1Epidemiology Unit, National Cancer Institute of Naples “G. Pascale Foundation”, IRCCS, 80131 Naples, Italy
2Department of Onco-Hematology, IRCCS, Cancer Referral Center of Basilicata, 85028 Rionero in Vulture, Italy
3Department of Medicine and Surgery, University of Salerno, 84081 Fisciano, Italy
4Animal Facility, National Cancer Institute of Naples “G. Pascale Foundation”, IRCCS, 80131 Naples, Italy
5Department of Pharmacy, University of Salerno, 84084 Fisciano, Salerno, Italy
6Department of Surgery, National Cancer Institute of Naples “G. Pascale Foundation”, IRCCS, 80131 Naples, Italy
7Department of Experimental Medicine, II University of Naples, 81055 Naples, Italy
8National Cancer Institute “G. Pascale Foundation”, IRCCS, 80131 Naples, Italy

Received 12 May 2015; Revised 29 June 2015; Accepted 1 July 2015

Academic Editor: Haifei Shi

Copyright © 2015 Maurizio Montella et al. This is an open access article distributed under the Creative Commons Attribution License, which permits unrestricted use, distribution, and reproduction in any medium, provided the original work is properly cited.

Abstract

Infection with hepatitis B virus (HBV) is a major risk factor for hepatocellular carcinoma (HCC) in developed countries. Epidemiological reports indicate that the incidence of HBV-related HCC is higher in males and postmenopausal females than other females.
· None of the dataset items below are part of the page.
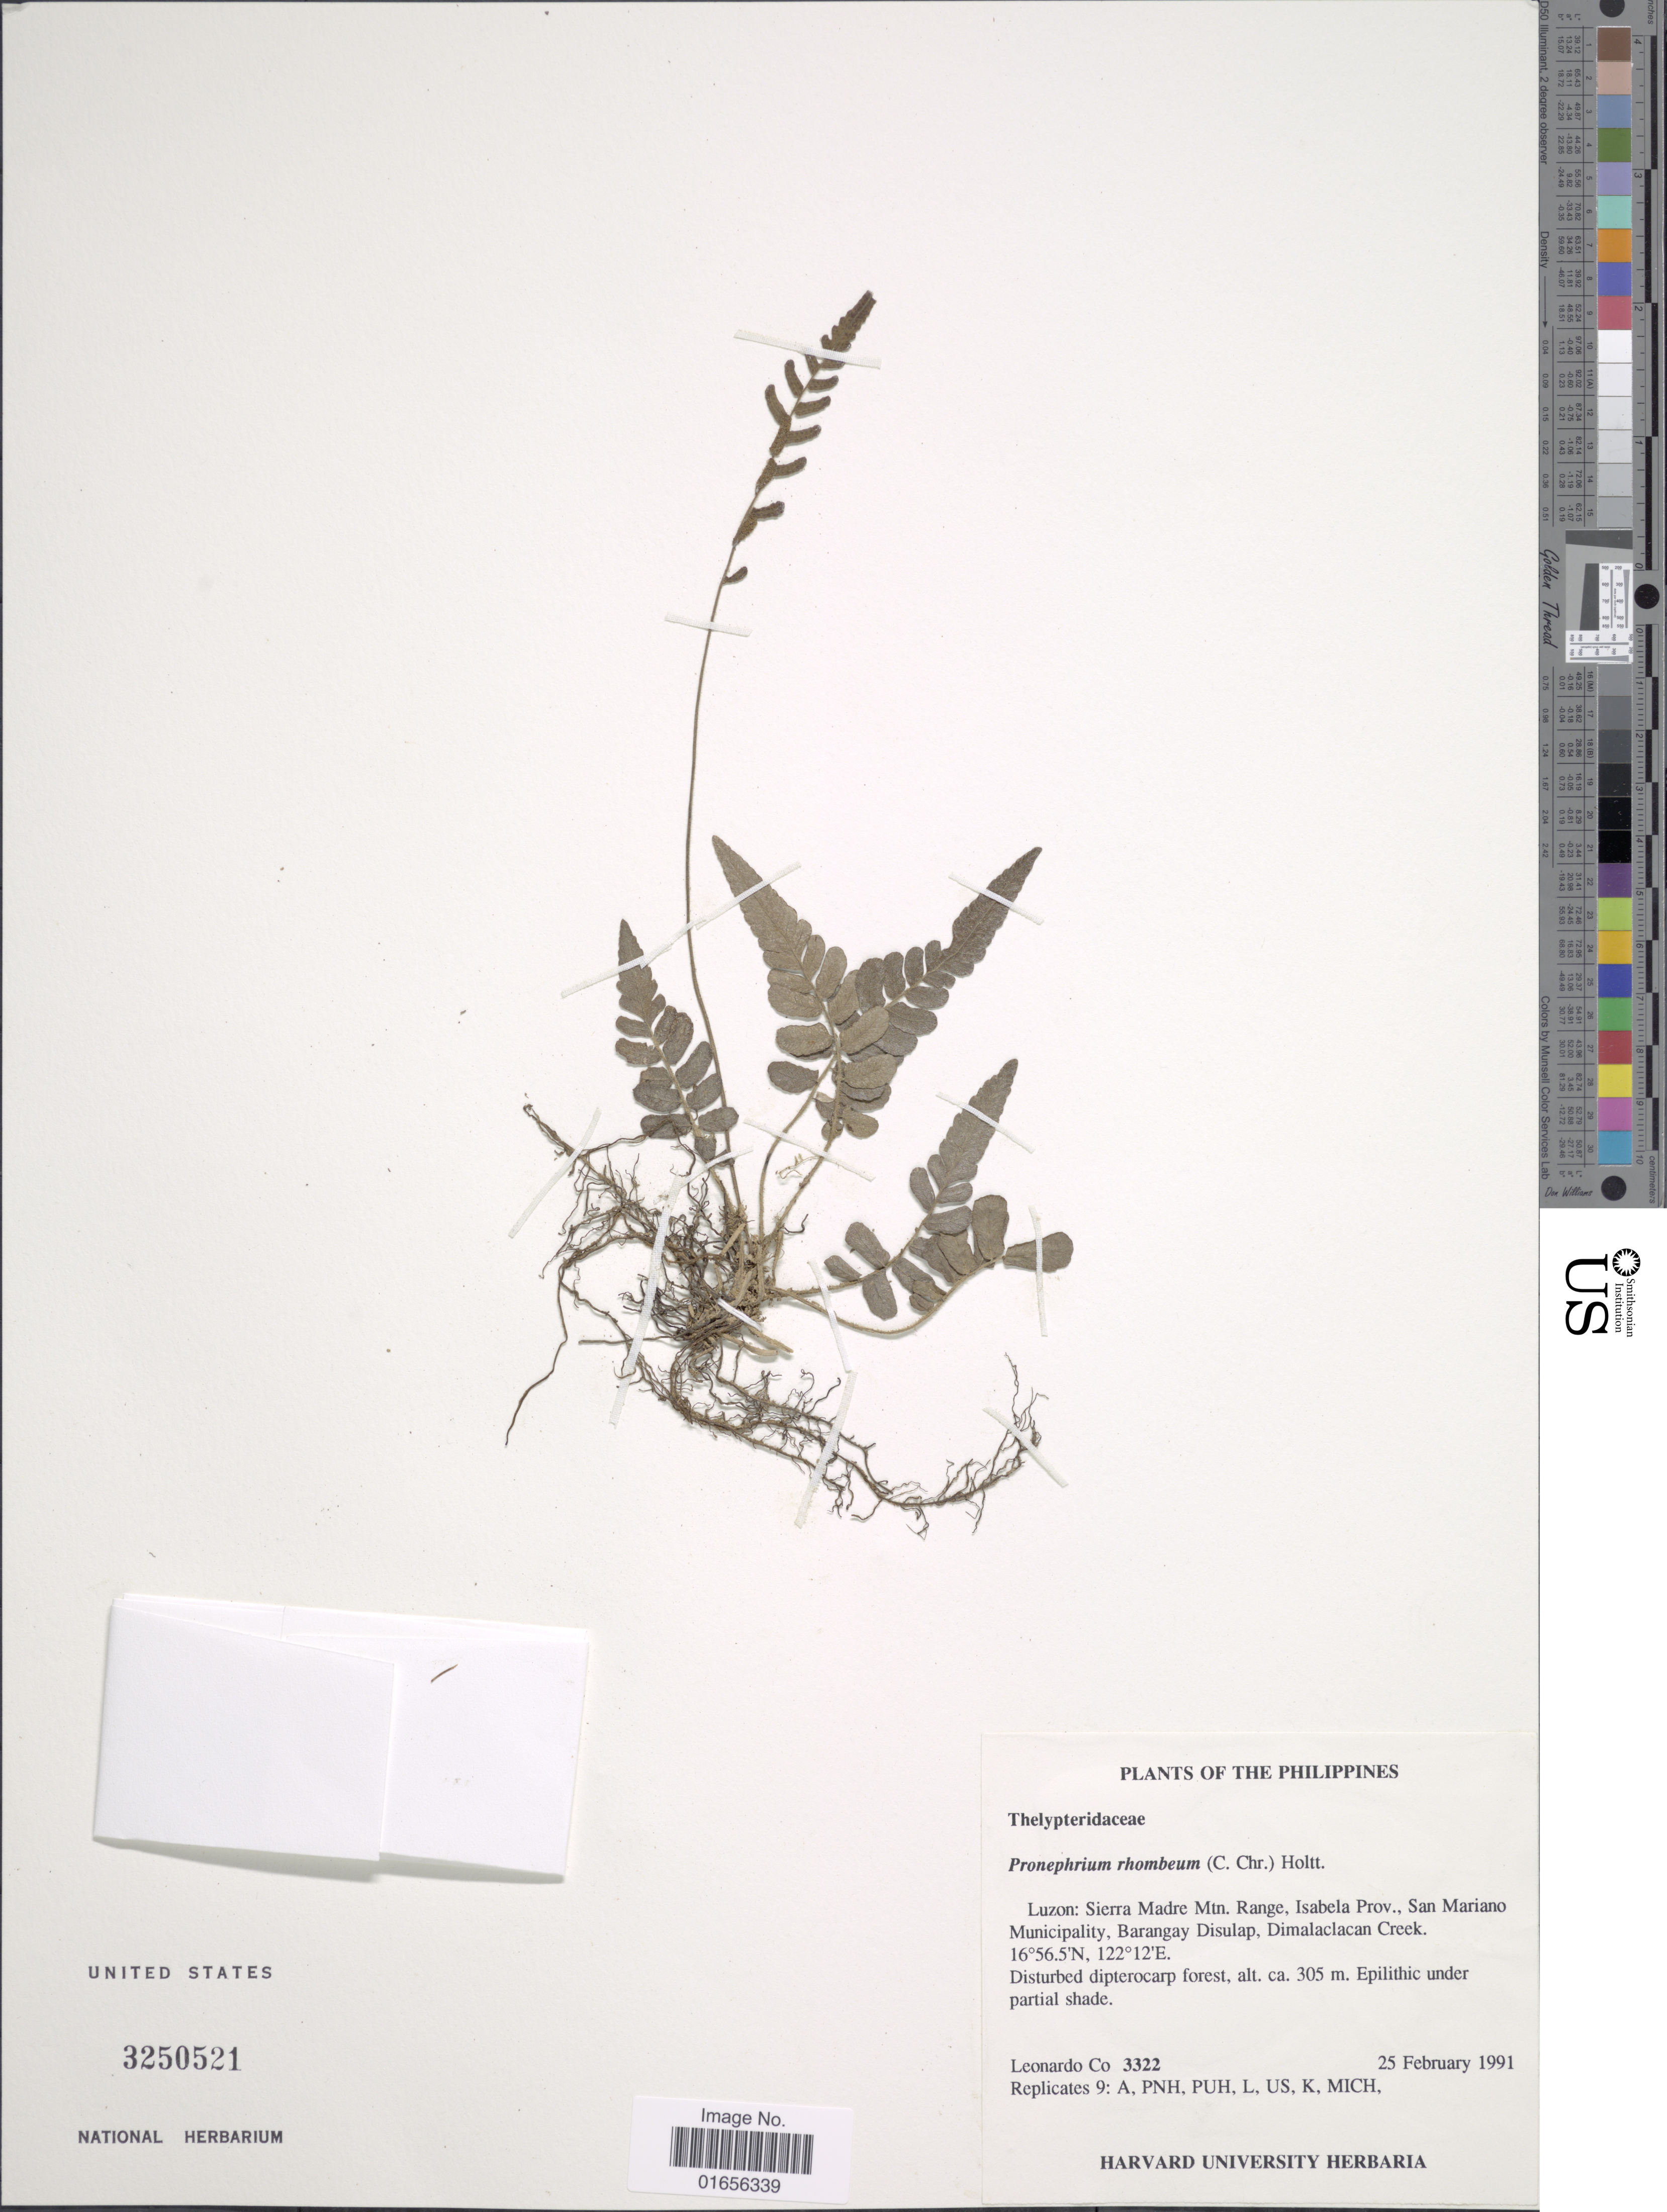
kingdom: Plantae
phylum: Tracheophyta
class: Polypodiopsida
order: Polypodiales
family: Thelypteridaceae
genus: Pronephrium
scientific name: Pronephrium rhombeum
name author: (Christ) Holttum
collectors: L. Co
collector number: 3322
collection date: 1991-02-25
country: Philippines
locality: The Philippines, Luzon: Sierra Madre Mtn. Range, Isabela Prov.'San Mariano Municipality, Barangay Disulap, Dimalaclacan Creek.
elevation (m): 305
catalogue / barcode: US 3250521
Increasing evidence suggests that sex hormones such as androgens and estrogens play an important role in the progression of an HBV infection and in the development of HBV-related HCC. While androgen is supposed to stimulate the androgen signaling pathway and cooperate to the increased transcription and replication of HBV genes, estrogen may play a protecting role against the progression of HBV infections and in the development of HBV-related HCC through decreasing HBV RNA transcription and inflammatory cytokines levels. Additionally, sex hormones can also affect HBV-related hepatocarcinogenesis by inducing epigenetic changes such as the regulation of mRNA levels by microRNAs (miRNAs), DNA methylation, and histone modification in liver tissue. This review describes the molecular mechanisms underlying the gender disparity in HBV-related HCC with the aim of improving the understanding of key factors underneath the sex disparity often observed in HBV infections. Furthermore, the review will propose more effective prevention strategies and treatments of HBV-derived diseases.